Although some might think that agricultural history focuses only on farms and farmers, a brief run-through of this year’s conference ought to dash many preconceived notions. While the plenary sessions focused on the reciprocal nature and connections between agriculture and culture, as well as agriculture as culture. Many of the panels encompassed topics as broad and specificas civil rights, mining, national parks, citrus fruit, agrarianism, rivers, and organic foods.

Agricultural history is a useful teaching tool because it can demonstrate the complex connections between how and why culture changes and can make us think more critically about our interactions in the world. Many of the panels I attended touched on such themes. On the first day, I attended a panel in which the presenters dispelled myths about the disconnection between agricultural and industrialization. In the case of gold mining in North Carolina, industrialization and agricultural changes developed contemporaneously. Clearly, we need to understand the complexity of how these two forces interacted. Other panels included explorations of rural life.One presenter discussed Mammoth Cave tourism in Kentucky and its effects on the lives of rural folk in that area. Another panel highlighted the connections between food, hunger and one of the most important movements of the twentieth century, the civil rights movement.The power struggles over access to food played a significant causal role in civil rights activism, and was also used by those who opposed the movement.

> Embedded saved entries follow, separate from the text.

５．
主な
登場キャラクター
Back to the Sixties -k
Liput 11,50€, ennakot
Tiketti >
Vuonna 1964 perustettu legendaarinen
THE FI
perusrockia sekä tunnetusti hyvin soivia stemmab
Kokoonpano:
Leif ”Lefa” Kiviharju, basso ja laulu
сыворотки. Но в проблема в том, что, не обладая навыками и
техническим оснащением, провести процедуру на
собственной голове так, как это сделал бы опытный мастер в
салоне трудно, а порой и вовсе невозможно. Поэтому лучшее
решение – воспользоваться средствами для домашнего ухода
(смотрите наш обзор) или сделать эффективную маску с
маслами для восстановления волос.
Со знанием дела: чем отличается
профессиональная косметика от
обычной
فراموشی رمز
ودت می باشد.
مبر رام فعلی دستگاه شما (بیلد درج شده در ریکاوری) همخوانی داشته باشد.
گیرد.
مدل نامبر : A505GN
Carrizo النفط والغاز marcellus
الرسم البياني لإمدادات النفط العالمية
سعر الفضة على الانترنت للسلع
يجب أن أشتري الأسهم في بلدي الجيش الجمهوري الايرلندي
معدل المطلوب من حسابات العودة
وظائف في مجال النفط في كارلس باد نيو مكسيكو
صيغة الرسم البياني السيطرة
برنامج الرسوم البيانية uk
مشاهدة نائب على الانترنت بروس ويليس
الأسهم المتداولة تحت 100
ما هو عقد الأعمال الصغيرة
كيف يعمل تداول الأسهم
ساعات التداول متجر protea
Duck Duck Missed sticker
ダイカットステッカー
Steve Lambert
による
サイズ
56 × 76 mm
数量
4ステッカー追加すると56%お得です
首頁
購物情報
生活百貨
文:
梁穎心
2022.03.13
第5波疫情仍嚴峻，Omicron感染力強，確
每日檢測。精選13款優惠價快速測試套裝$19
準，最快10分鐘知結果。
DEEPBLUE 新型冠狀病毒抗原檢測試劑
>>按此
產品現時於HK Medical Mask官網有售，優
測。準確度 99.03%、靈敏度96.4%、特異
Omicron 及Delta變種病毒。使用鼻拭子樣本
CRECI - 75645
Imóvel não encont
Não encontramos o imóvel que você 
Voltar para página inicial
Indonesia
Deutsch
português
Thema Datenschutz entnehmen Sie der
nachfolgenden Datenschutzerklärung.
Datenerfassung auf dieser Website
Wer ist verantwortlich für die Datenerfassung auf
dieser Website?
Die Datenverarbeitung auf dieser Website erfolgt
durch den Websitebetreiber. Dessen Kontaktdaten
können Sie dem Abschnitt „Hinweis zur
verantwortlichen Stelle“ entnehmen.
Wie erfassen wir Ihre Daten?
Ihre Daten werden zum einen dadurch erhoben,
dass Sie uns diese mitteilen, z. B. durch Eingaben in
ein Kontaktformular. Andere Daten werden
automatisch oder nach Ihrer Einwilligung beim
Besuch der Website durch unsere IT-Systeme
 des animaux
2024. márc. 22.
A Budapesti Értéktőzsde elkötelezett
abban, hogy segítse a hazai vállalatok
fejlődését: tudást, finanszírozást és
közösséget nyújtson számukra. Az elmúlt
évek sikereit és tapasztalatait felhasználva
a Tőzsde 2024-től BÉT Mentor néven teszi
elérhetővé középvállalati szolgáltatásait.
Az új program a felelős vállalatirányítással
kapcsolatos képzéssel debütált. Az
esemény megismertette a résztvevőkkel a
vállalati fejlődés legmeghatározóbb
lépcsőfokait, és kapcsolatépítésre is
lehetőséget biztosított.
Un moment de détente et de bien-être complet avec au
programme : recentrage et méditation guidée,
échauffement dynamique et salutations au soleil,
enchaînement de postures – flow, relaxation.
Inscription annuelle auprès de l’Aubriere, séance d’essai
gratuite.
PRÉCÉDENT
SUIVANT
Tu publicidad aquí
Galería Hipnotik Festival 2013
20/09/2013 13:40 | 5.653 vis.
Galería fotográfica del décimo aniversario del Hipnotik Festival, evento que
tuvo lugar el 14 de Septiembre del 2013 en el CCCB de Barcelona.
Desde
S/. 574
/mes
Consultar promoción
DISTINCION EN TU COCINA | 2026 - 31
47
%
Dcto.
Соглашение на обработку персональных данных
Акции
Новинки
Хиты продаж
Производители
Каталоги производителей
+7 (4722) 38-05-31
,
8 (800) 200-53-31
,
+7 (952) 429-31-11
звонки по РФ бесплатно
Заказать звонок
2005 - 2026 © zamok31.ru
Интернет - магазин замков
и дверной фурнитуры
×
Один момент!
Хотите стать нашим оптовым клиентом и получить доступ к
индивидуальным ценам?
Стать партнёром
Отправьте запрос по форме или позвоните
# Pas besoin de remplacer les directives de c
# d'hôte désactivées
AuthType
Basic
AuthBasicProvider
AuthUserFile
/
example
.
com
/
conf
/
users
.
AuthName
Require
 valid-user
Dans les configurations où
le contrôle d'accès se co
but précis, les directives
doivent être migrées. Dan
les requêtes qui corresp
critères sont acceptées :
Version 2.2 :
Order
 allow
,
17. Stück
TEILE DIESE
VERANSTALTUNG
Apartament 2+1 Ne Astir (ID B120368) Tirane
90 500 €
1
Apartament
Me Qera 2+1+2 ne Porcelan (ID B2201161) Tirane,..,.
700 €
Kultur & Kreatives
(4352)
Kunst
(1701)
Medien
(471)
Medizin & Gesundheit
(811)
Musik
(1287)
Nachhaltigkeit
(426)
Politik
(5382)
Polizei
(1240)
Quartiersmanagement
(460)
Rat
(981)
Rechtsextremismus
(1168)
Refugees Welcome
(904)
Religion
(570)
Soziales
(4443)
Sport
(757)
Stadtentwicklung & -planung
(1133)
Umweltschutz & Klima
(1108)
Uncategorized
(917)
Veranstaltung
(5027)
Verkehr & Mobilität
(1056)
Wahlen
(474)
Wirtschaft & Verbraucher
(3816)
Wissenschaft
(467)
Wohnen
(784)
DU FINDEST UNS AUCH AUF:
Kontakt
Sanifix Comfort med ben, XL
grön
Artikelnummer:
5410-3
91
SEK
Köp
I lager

While topics under the umbrella of agricultural history can be eclectic, one of the last panels of the conference reminded me about the importance of delivery. One presenter, Tom Okie, presented the 'voice' of one of his historical sources, by singing aloud. His paper discussed peaches: the representation of peaches and their correlation with 'whiteness', as well as the politics of labour in the South. He had an excellent singing voice and the history he discussed really stayed with me.

How do you use agricultural history in your history lessions?


Photo: George Flegel's Peaches. Circa 1630, oil on panel, public domain.